* [WHAT IS BEING ASKED]:
The lines to copy from the data below are those that hold the string "figurine".

###

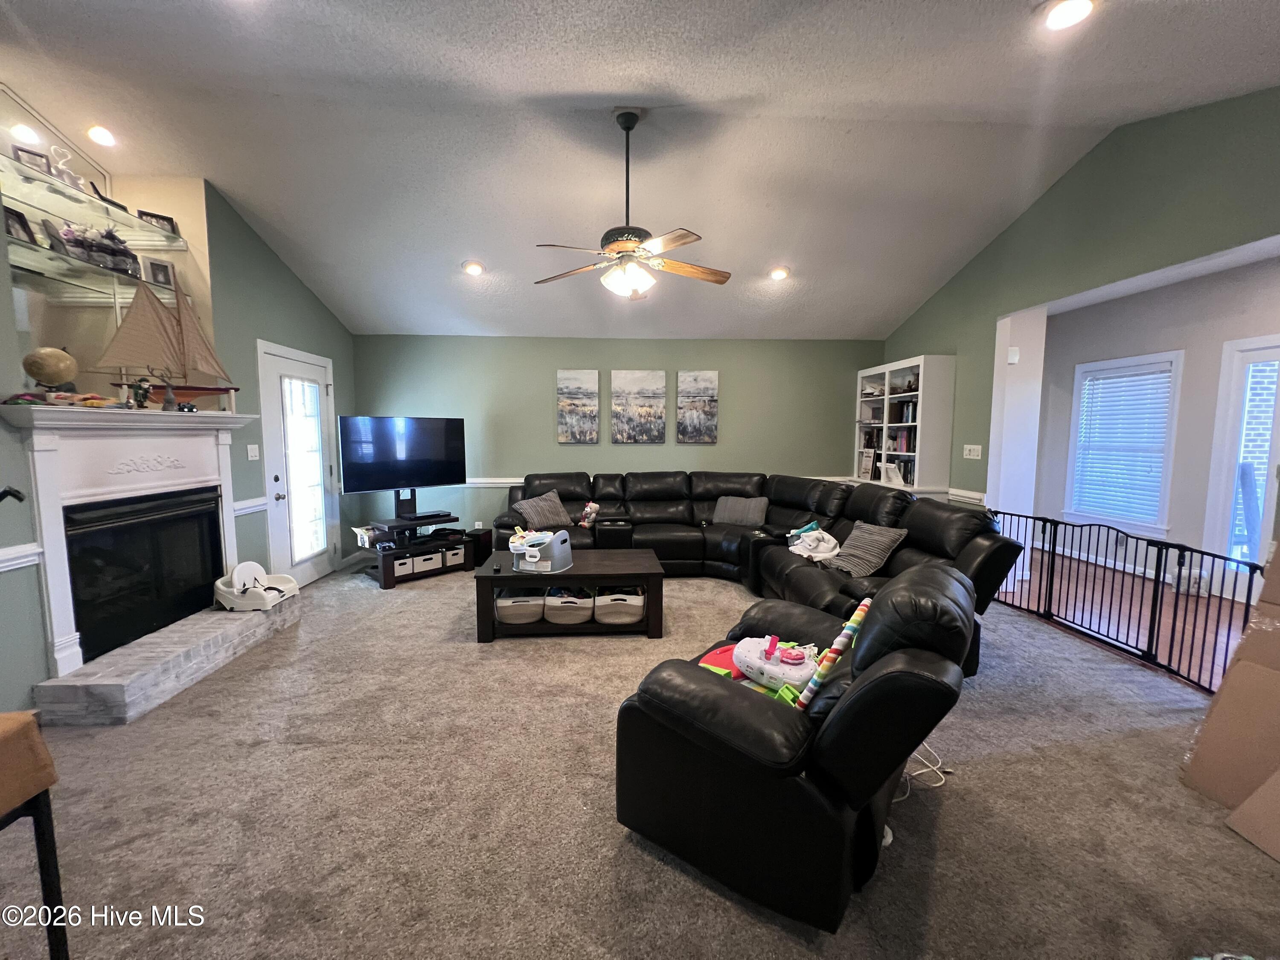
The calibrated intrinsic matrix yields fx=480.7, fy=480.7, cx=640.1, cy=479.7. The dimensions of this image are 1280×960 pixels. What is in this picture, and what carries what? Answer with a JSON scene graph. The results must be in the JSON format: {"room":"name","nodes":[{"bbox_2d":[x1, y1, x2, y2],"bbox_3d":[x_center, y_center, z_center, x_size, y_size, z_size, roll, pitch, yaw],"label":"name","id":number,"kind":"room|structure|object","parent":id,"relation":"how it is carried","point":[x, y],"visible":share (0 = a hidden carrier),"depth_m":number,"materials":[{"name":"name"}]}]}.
{"room":"living room","nodes":[
{"label":"living room","id":0,"kind":"room"},
{"bbox_2d":[0,137,354,719],"bbox_3d":[-3.067,-0.439,2.142,0.206,3.334,6.485,0,5,-3],"label":"left wall","id":1,"kind":"structure","parent":0,"point":[298,289],"depth_m":3.52,"materials":[{"name":"paint"}]},
{"bbox_2d":[0,542,43,572],"bbox_3d":[-2.923,0.453,1.232,0.044,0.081,2.369,0,5,-3],"label":"chair rail","id":2,"kind":"object","parent":1,"relation":"attached to","point":[33,544],"visible":0.77,"depth_m":2.24,"materials":[{"name":"white paint"}]},
{"bbox_2d":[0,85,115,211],"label":"mirror","id":3,"kind":"object","parent":1,"relation":"attached to","point":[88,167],"visible":0.84,"depth_m":2.68,"materials":[{"name":"mirror"}]},
{"bbox_2d":[0,155,185,249],"bbox_3d":[-3.288,-1.610,2.738,0.434,0.038,1.360,0,5,-3],"label":"glass shelf","id":4,"kind":"object","parent":1,"relation":"attached to","point":[131,221],"visible":0.97,"depth_m":2.80,"materials":[{"name":"clear glass"}]},
{"bbox_2d":[10,143,52,173],"bbox_3d":[-3.342,-1.736,2.635,0.073,0.137,0.123,3,6,31],"label":"picture frame","id":5,"kind":"object","parent":4,"relation":"on","point":[17,149],"visible":0.74,"depth_m":2.63,"materials":[{"name":"black"}]},
{"bbox_2d":[48,144,78,185],"bbox_3d":[-3.349,-1.819,2.781,0.101,0.223,0.113,0,5,-3],"label":"figurine","id":6,"kind":"object","parent":4,"relation":"on","point":[59,165],"visible":0.8,"depth_m":2.77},
{"bbox_2d":[86,183,126,210],"bbox_3d":[-3.382,-1.768,3.038,0.101,0.151,0.201,0,5,-3],"label":"picture frame","id":7,"kind":"object","parent":4,"relation":"on","point":[112,202],"visible":0.6,"depth_m":3.01,"materials":[{"name":"black"}]},
{"bbox_2d":[136,208,178,233],"bbox_3d":[-3.282,-1.739,3.257,0.081,0.136,0.192,5,7,39],"label":"picture frame","id":8,"kind":"object","parent":4,"relation":"on","point":[168,219],"visible":0.79,"depth_m":3.25,"materials":[{"name":"black"}]},
{"bbox_2d":[3,236,184,301],"bbox_3d":[-3.147,-1.154,2.635,0.341,0.034,1.247,0,5,-3],"label":"glass shelf","id":9,"kind":"object","parent":1,"relation":"attached to","point":[33,270],"visible":0.89,"depth_m":2.65,"materials":[{"name":"clear glass"}]},
{"bbox_2d":[2,204,36,243],"bbox_3d":[-3.257,-1.310,2.488,0.081,0.166,0.145,0,5,-3],"label":"picture frame","id":10,"kind":"object","parent":9,"relation":"on","point":[25,229],"visible":0.78,"depth_m":2.50,"materials":[{"name":"black"}]},
{"bbox_2d":[39,218,75,254],"bbox_3d":[-3.213,-1.321,2.642,0.079,0.172,0.136,0,5,-3],"label":"picture frame","id":11,"kind":"object","parent":9,"relation":"on","point":[51,235],"visible":0.71,"depth_m":2.62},
{"bbox_2d":[61,224,138,273],"bbox_3d":[-3.194,-1.391,2.890,0.247,0.246,0.251,0,5,-3],"label":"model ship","id":12,"kind":"object","parent":9,"relation":"on","point":[72,245],"visible":0.83,"depth_m":2.86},
{"bbox_2d":[141,256,176,289],"bbox_3d":[-3.222,-1.370,3.204,0.086,0.187,0.156,4,7,34],"label":"picture frame","id":13,"kind":"object","parent":9,"relation":"on","point":[152,267],"visible":0.91,"depth_m":3.19,"materials":[{"name":"metal"}]},
{"bbox_2d":[1,404,261,680],"bbox_3d":[-2.901,0.258,2.898,0.273,1.279,1.513,0,5,-3],"label":"fireplace","id":14,"kind":"object","parent":1,"relation":"attached to","point":[41,447],"visible":0.97,"depth_m":2.66,"materials":[{"name":"white paint"}]},
{"bbox_2d":[21,346,78,400],"bbox_3d":[-2.961,-0.516,2.413,0.181,0.286,0.183,3,6,23],"label":"globe","id":15,"kind":"object","parent":14,"relation":"on","point":[51,361],"visible":0.99,"depth_m":2.37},
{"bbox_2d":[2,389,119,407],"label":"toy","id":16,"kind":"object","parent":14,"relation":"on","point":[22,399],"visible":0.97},
{"bbox_2d":[127,376,153,408],"bbox_3d":[-2.933,-0.505,2.815,0.097,0.187,0.111,2,6,19],"label":"figurine","id":17,"kind":"object","parent":14,"relation":"on","point":[139,385],"visible":0.99,"depth_m":2.80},
{"bbox_2d":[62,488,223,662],"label":"fireplace insert","id":18,"kind":"object","parent":14,"relation":"in","point":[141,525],"visible":0.84,"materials":[{"name":"black glass"}]},
{"bbox_2d":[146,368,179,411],"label":"figurine","id":19,"kind":"object","parent":14,"relation":"on","point":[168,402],"visible":0.99,"depth_m":2.92,"materials":[{"name":"metal"}]},
{"bbox_2d":[90,269,241,407],"bbox_3d":[-2.975,-0.896,3.030,0.172,0.841,0.724,2,6,23],"label":"model sailboat","id":20,"kind":"object","parent":14,"relation":"on","point":[168,334],"visible":0.98,"depth_m":3.00,"materials":[{"name":"brown wood"}]},
{"bbox_2d":[232,495,267,515],"bbox_3d":[-3.054,0.202,3.694,0.042,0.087,0.540,0,5,-3],"label":"chair rail","id":21,"kind":"object","parent":1,"relation":"attached to","point":[240,507],"visible":0.44,"depth_m":3.72,"materials":[{"name":"white paint"}]},
{"bbox_2d":[246,443,260,460],"bbox_3d":[-3.055,-0.219,3.797,0.018,0.120,0.113,0,5,-3],"label":"light switch","id":22,"kind":"object","parent":1,"relation":"attached to","point":[253,458],"visible":0.97,"depth_m":3.79,"materials":[{"name":"white plastic"}]},
{"bbox_2d":[256,340,337,588],"bbox_3d":[-3.083,-0.082,4.458,0.127,2.125,0.972,0,5,-3],"label":"door","id":23,"kind":"structure","parent":1,"relation":"in","point":[316,388],"depth_m":4.37,"materials":[{"name":"white glass"}]},
{"bbox_2d":[350,333,883,552],"bbox_3d":[-0.140,-0.413,5.566,6.151,2.557,0.157,0,5,-3],"label":"back wall","id":24,"kind":"structure","parent":0,"point":[547,418],"depth_m":5.43,"materials":[{"name":"green paint"}]},
{"bbox_2d":[556,369,599,442],"bbox_3d":[-0.707,-0.825,5.456,0.448,0.823,0.032,0,5,-3],"label":"canvas picture","id":25,"kind":"object","parent":24,"relation":"attached to","point":[562,388],"visible":0.98,"depth_m":5.43,"materials":[{"name":"fabric"}]},
{"bbox_2d":[610,369,667,442],"bbox_3d":[-0.018,-0.836,5.489,0.613,0.830,0.031,0,5,-3],"label":"picture","id":26,"kind":"object","parent":24,"relation":"attached to","point":[624,380],"visible":0.98,"depth_m":5.47},
{"bbox_2d":[462,474,849,486],"bbox_3d":[-0.298,0.028,5.481,5.972,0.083,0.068,0,5,-3],"label":"chair rail","id":27,"kind":"object","parent":24,"relation":"attached to","point":[512,480],"visible":0.28,"depth_m":5.42,"materials":[{"name":"white paint"}]},
{"bbox_2d":[676,369,718,443],"bbox_3d":[0.657,-0.840,5.544,0.443,0.818,0.031,0,5,-3],"label":"canvas picture","id":28,"kind":"object","parent":24,"relation":"attached to","point":[711,429],"visible":0.99,"depth_m":5.52},
{"bbox_2d":[0,558,1279,959],"bbox_3d":[-0.185,1.215,2.460,6.442,0.103,6.856,0,5,-3],"label":"carpet floor","id":29,"kind":"structure","parent":0,"point":[613,853],"depth_m":1.78,"materials":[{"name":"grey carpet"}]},
{"bbox_2d":[0,713,67,959],"bbox_3d":[-1.605,0.932,0.893,0.558,0.741,0.561,0,5,-3],"label":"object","id":30,"kind":"object","parent":29,"relation":"on","point":[51,923],"visible":1,"depth_m":1.10,"materials":[{"name":"brown wood"}]},
{"bbox_2d":[32,591,302,727],"bbox_3d":[-2.723,1.007,2.990,0.431,0.179,1.503,0,5,-3],"label":"brick hearth","id":31,"kind":"object","parent":29,"relation":"on","point":[229,627],"visible":0.91,"depth_m":2.57,"materials":[{"name":"grey brick"}]},
{"bbox_2d":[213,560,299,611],"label":"baby seat","id":32,"kind":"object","parent":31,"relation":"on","point":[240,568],"visible":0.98,"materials":[{"name":"white plastic"}]},
{"bbox_2d":[359,487,471,587],"bbox_3d":[-2.251,0.507,4.831,0.575,0.846,0.923,5,7,43],"label":"tv stand","id":33,"kind":"object","parent":29,"relation":"on","point":[391,579],"visible":0.66,"depth_m":4.69,"materials":[{"name":"black wood"}]},
{"bbox_2d":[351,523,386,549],"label":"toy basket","id":34,"kind":"object","parent":33,"relation":"on","point":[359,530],"visible":0.74,"depth_m":4.65,"materials":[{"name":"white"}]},
{"bbox_2d":[334,415,466,493],"bbox_3d":[-2.335,-0.242,4.769,1.155,0.771,0.219,-5,8,-44],"label":"television","id":35,"kind":"object","parent":33,"relation":"on","point":[367,447],"visible":1,"depth_m":4.71,"materials":[{"name":"black"}]},
{"bbox_2d":[391,552,417,578],"bbox_3d":[-2.315,0.803,4.591,0.317,0.162,0.221,5,8,44],"label":"storage bin","id":36,"kind":"object","parent":33,"relation":"in","point":[406,565],"visible":0.64,"depth_m":4.48,"materials":[{"name":"white fabric"}]},
{"bbox_2d":[406,549,440,573],"bbox_3d":[-2.219,0.790,4.724,0.333,0.154,0.261,5,8,44],"label":"storage basket","id":37,"kind":"object","parent":33,"relation":"in","point":[425,565],"visible":0.82,"depth_m":4.62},
{"bbox_2d":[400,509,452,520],"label":"media player","id":38,"kind":"object","parent":33,"relation":"on","point":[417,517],"visible":0.98,"depth_m":4.76},
{"bbox_2d":[442,543,467,566],"bbox_3d":[-1.994,0.766,5.014,0.333,0.162,0.239,5,7,43],"label":"storage bin","id":39,"kind":"object","parent":33,"relation":"in","point":[457,560],"visible":0.73,"depth_m":4.89,"materials":[{"name":"white fabric"}]},
{"bbox_2d":[467,528,492,566],"bbox_3d":[-1.729,0.726,5.172,0.211,0.359,0.226,2,6,18],"label":"subwoofer","id":40,"kind":"object","parent":29,"relation":"on","point":[486,539],"visible":0.68,"depth_m":5.09,"materials":[{"name":"black wood"}]},
{"bbox_2d":[474,546,666,642],"bbox_3d":[-0.504,0.826,3.607,1.276,0.458,0.770,0,5,-3],"label":"coffee table","id":41,"kind":"object","parent":29,"relation":"on","point":[573,576],"visible":0.82,"depth_m":3.29,"materials":[{"name":"brown wood"}]},
{"bbox_2d":[495,589,545,624],"bbox_3d":[-0.849,0.887,3.476,0.351,0.179,0.415,0,5,-3],"label":"storage basket","id":42,"kind":"object","parent":41,"relation":"in","point":[510,600],"visible":0.78,"depth_m":3.31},
{"bbox_2d":[510,528,572,573],"bbox_3d":[-0.712,0.494,3.486,0.394,0.251,0.396,2,6,18],"label":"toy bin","id":43,"kind":"object","parent":41,"relation":"on","point":[555,544],"visible":0.97,"depth_m":3.38,"materials":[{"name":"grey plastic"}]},
{"bbox_2d":[544,587,595,623],"bbox_3d":[-0.500,0.884,3.495,0.357,0.185,0.417,0,5,-3],"label":"storage basket","id":44,"kind":"object","parent":41,"relation":"in","point":[586,600],"visible":0.89,"depth_m":3.33,"materials":[{"name":"beige wicker"}]},
{"bbox_2d":[594,586,644,623],"bbox_3d":[-0.140,0.887,3.489,0.366,0.184,0.422,0,5,-3],"label":"storage basket","id":45,"kind":"object","parent":41,"relation":"in","point":[637,603],"visible":0.88,"depth_m":3.32,"materials":[{"name":"beige wicker"}]},
{"bbox_2d":[494,471,1025,677],"bbox_3d":[0.410,0.537,4.082,3.461,0.966,3.249,0,5,-3],"label":"sectional sofa","id":46,"kind":"object","parent":29,"relation":"on","point":[793,504],"visible":0.54,"depth_m":4.31,"materials":[{"name":"black leather"}]},
{"bbox_2d":[511,490,575,532],"bbox_3d":[-0.962,0.318,4.781,0.308,0.346,0.564,6,8,45],"label":"throw pillow","id":47,"kind":"object","parent":46,"relation":"on","point":[552,517],"visible":0.97,"depth_m":4.69,"materials":[{"name":"grey fabric"}]},
{"bbox_2d":[578,500,599,527],"bbox_3d":[-0.510,0.347,4.859,0.211,0.261,0.186,0,5,-3],"label":"stuffed toy","id":48,"kind":"object","parent":46,"relation":"on","point":[589,509],"visible":0.99,"depth_m":4.82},
{"bbox_2d":[712,495,768,526],"bbox_3d":[1.020,0.323,4.922,0.569,0.294,0.247,3,6,25],"label":"throw pillow","id":49,"kind":"object","parent":46,"relation":"on","point":[727,512],"visible":0.98,"depth_m":4.84,"materials":[{"name":"grey fabric"}]},
{"bbox_2d":[786,519,839,560],"bbox_3d":[1.447,0.528,3.981,0.417,0.235,0.458,0,5,-3],"label":"blanket","id":50,"kind":"object","parent":46,"relation":"on","point":[796,549],"visible":0.93,"depth_m":3.91,"materials":[{"name":"white fabric"}]},
{"bbox_2d":[824,520,907,576],"bbox_3d":[1.608,0.488,3.474,0.331,0.331,0.485,-2,6,-20],"label":"throw pillow","id":51,"kind":"object","parent":46,"relation":"on","point":[883,539],"visible":0.91,"depth_m":3.37,"materials":[{"name":"grey fabric"}]},
{"bbox_2d":[617,562,979,930],"bbox_3d":[0.605,0.756,1.836,1.005,0.899,1.083,4,7,37],"label":"recliner","id":52,"kind":"object","parent":29,"relation":"on","point":[751,700],"visible":0.94,"depth_m":1.43,"materials":[{"name":"black leather"}]},
{"bbox_2d":[697,643,744,679],"bbox_3d":[0.382,0.769,2.011,0.251,0.080,0.297,5,8,44],"label":"red toy","id":53,"kind":"object","parent":52,"relation":"on","point":[724,654],"visible":0.46,"depth_m":1.99,"materials":[{"name":"red"}]},
{"bbox_2d":[733,634,819,691],"bbox_3d":[0.548,0.723,1.935,0.415,0.146,0.277,5,7,42],"label":"toy","id":54,"kind":"object","parent":52,"relation":"on","point":[798,679],"visible":0.85,"depth_m":1.87,"materials":[{"name":"white plastic"}]},
{"bbox_2d":[794,597,873,711],"bbox_3d":[0.657,0.615,1.629,0.107,0.304,0.233,5,7,41],"label":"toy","id":55,"kind":"object","parent":52,"relation":"on","point":[862,606],"visible":0.95,"depth_m":1.58,"materials":[{"name":"multicoloured"}]},
{"bbox_2d":[851,354,955,495],"bbox_3d":[2.701,-0.164,5.189,0.404,2.120,1.248,0,5,-3],"label":"bookshelf","id":56,"kind":"object","parent":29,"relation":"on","point":[886,380],"visible":0.65,"depth_m":4.75,"materials":[{"name":"white wood"}]},
{"bbox_2d":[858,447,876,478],"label":"picture frame","id":57,"kind":"object","parent":56,"relation":"in","point":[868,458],"visible":0.98,"depth_m":5.45,"materials":[{"name":"white"}]},
{"bbox_2d":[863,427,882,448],"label":"book row","id":58,"kind":"object","parent":56,"relation":"in","point":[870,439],"visible":0.71,"depth_m":5.60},
{"bbox_2d":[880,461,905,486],"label":"picture frame","id":59,"kind":"object","parent":56,"relation":"in","point":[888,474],"visible":1,"depth_m":4.97,"materials":[{"name":"white"}]},
{"bbox_2d":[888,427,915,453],"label":"book row","id":60,"kind":"object","parent":56,"relation":"in","point":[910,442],"visible":0.62,"depth_m":5.03,"materials":[{"name":"paper"}]},
{"bbox_2d":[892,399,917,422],"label":"books","id":61,"kind":"object","parent":56,"relation":"in","point":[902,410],"visible":0.59,"depth_m":4.93,"materials":[{"name":"black paper"}]},
{"bbox_2d":[890,742,951,802],"bbox_3d":[1.110,1.149,1.992,0.326,0.128,0.296,0,5,-3],"label":"power cord","id":62,"kind":"object","parent":29,"relation":"on","point":[915,772],"visible":0.51,"depth_m":1.94,"materials":[{"name":"white plastic"}]},
{"bbox_2d":[987,508,1261,695],"bbox_3d":[3.106,0.715,3.258,0.075,0.786,2.342,0,5,-3],"label":"baby gate","id":63,"kind":"object","parent":29,"relation":"on","point":[1177,587],"visible":0.76,"depth_m":3.01,"materials":[{"name":"black metal"}]},
{"bbox_2d":[1180,542,1279,852],"bbox_3d":[2.538,0.686,1.681,0.779,1.139,0.703,0,5,-3],"label":"cardboard box","id":64,"kind":"object","parent":29,"relation":"on","point":[1220,695],"visible":1,"depth_m":1.84,"materials":[{"name":"brown cardboard"}]},
{"bbox_2d":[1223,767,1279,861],"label":"cardboard box","id":65,"kind":"object","parent":29,"relation":"on","point":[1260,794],"visible":1,"depth_m":1.66,"materials":[{"name":"cardboard"}]},
{"bbox_2d":[0,0,1279,340],"bbox_3d":[-0.088,-2.019,2.384,7.273,0.576,7.270,0,5,-3],"label":"ceiling","id":66,"kind":"structure","parent":0,"point":[584,79],"depth_m":2.83,"materials":[{"name":"white paint"}]},
{"bbox_2d":[85,124,116,147],"bbox_3d":[-3.248,-2.073,2.896,0.177,0.057,0.172,0,5,-3],"label":"recessed light","id":67,"kind":"object","parent":66,"relation":"in","point":[102,138],"visible":0.98,"depth_m":2.88,"materials":[{"name":"white"}]},
{"bbox_2d":[462,259,485,276],"bbox_3d":[-1.495,-1.889,4.299,0.193,0.069,0.194,-4,7,-39],"label":"recessed light","id":68,"kind":"object","parent":66,"relation":"in","point":[472,270],"visible":0.99,"depth_m":4.27,"materials":[{"name":"white"}]},
{"bbox_2d":[533,108,730,299],"bbox_3d":[-0.055,-1.589,2.814,1.197,1.033,1.182,0,5,-3],"label":"ceiling fan","id":69,"kind":"object","parent":66,"relation":"hanging from","point":[624,245],"visible":0.99,"depth_m":2.76,"materials":[{"name":"metal"}]},
{"bbox_2d":[768,265,790,280],"bbox_3d":[1.280,-1.900,4.432,0.193,0.062,0.193,-4,7,-38],"label":"recessed light","id":70,"kind":"object","parent":66,"relation":"in","point":[780,272],"visible":0.99,"depth_m":4.40,"materials":[{"name":"white"}]},
{"bbox_2d":[1041,0,1094,29],"bbox_3d":[1.740,-1.899,1.952,0.187,0.046,0.189,0,5,-3],"label":"recessed light","id":71,"kind":"object","parent":66,"relation":"in","point":[1077,6],"visible":0.99,"depth_m":1.95,"materials":[{"name":"white"}]},
{"bbox_2d":[873,87,1279,520],"bbox_3d":[3.100,-0.584,2.897,0.140,3.383,5.825,0,5,-3],"label":"right wall","id":72,"kind":"structure","parent":0,"point":[1032,213],"depth_m":3.12,"materials":[{"name":"green paint"}]},
{"bbox_2d":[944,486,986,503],"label":"chair rail","id":73,"kind":"object","parent":72,"relation":"attached to","point":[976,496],"visible":0.48,"depth_m":4.34,"materials":[{"name":"white paint"}]},
{"bbox_2d":[962,443,982,459],"bbox_3d":[2.943,-0.250,4.265,0.019,0.121,0.183,0,5,-3],"label":"light switch","id":74,"kind":"object","parent":72,"relation":"attached to","point":[976,447],"visible":0.98,"depth_m":4.26,"materials":[{"name":"white plastic"}]},
{"bbox_2d":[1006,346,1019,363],"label":"door chime","id":75,"kind":"object","parent":72,"relation":"attached to","point":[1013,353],"visible":0.99,"depth_m":4.08,"materials":[{"name":"white"}]},
{"bbox_2d":[998,550,1252,691],"bbox_3d":[4.052,1.128,3.470,2.405,0.101,5.370,0,5,-3],"label":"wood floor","id":76,"kind":"structure","parent":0,"point":[1138,609],"depth_m":3.75,"materials":[{"name":"brown wood"}]},
{"bbox_2d":[1029,255,1279,599],"bbox_3d":[4.984,-0.322,3.740,0.141,2.787,4.555,0,5,-3],"label":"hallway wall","id":77,"kind":"structure","parent":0,"point":[1153,342],"depth_m":4.46,"materials":[{"name":"paint"}]},
{"bbox_2d":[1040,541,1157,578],"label":"baseboard","id":78,"kind":"structure","parent":77,"relation":"attached to","point":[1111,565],"depth_m":5.15,"materials":[{"name":"white paint"}]},
{"bbox_2d":[1064,350,1181,534],"bbox_3d":[4.909,-0.343,4.900,0.158,1.742,0.969,0,5,-3],"label":"window","id":79,"kind":"structure","parent":77,"relation":"in","point":[1164,501],"depth_m":4.87,"materials":[{"name":"white"}]},
{"bbox_2d":[1070,365,1173,524],"bbox_3d":[4.895,-0.367,4.914,0.049,1.450,0.787,0,5,-3],"label":"window blind","id":80,"kind":"object","parent":79,"relation":"attached to","point":[1164,375],"visible":0.88,"depth_m":4.87,"materials":[{"name":"white plastic"}]},
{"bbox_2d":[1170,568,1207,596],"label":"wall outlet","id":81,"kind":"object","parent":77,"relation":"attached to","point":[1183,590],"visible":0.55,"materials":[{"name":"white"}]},
{"bbox_2d":[1201,335,1279,595],"bbox_3d":[5.014,-0.001,3.642,0.099,2.135,1.045,0,5,-3],"label":"glass door","id":82,"kind":"structure","parent":77,"relation":"in","point":[1228,530],"depth_m":3.97,"materials":[{"name":"white glass"}]}
]}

###

* [RESPONSE TO THIS TASK]:
{"bbox_2d":[48,144,78,185],"bbox_3d":[-3.349,-1.819,2.781,0.101,0.223,0.113,0,5,-3],"label":"figurine","id":6,"kind":"object","parent":4,"relation":"on","point":[59,165],"visible":0.8,"depth_m":2.77},
{"bbox_2d":[127,376,153,408],"bbox_3d":[-2.933,-0.505,2.815,0.097,0.187,0.111,2,6,19],"label":"figurine","id":17,"kind":"object","parent":14,"relation":"on","point":[139,385],"visible":0.99,"depth_m":2.80},
{"bbox_2d":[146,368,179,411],"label":"figurine","id":19,"kind":"object","parent":14,"relation":"on","point":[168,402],"visible":0.99,"depth_m":2.92,"materials":[{"name":"metal"}]},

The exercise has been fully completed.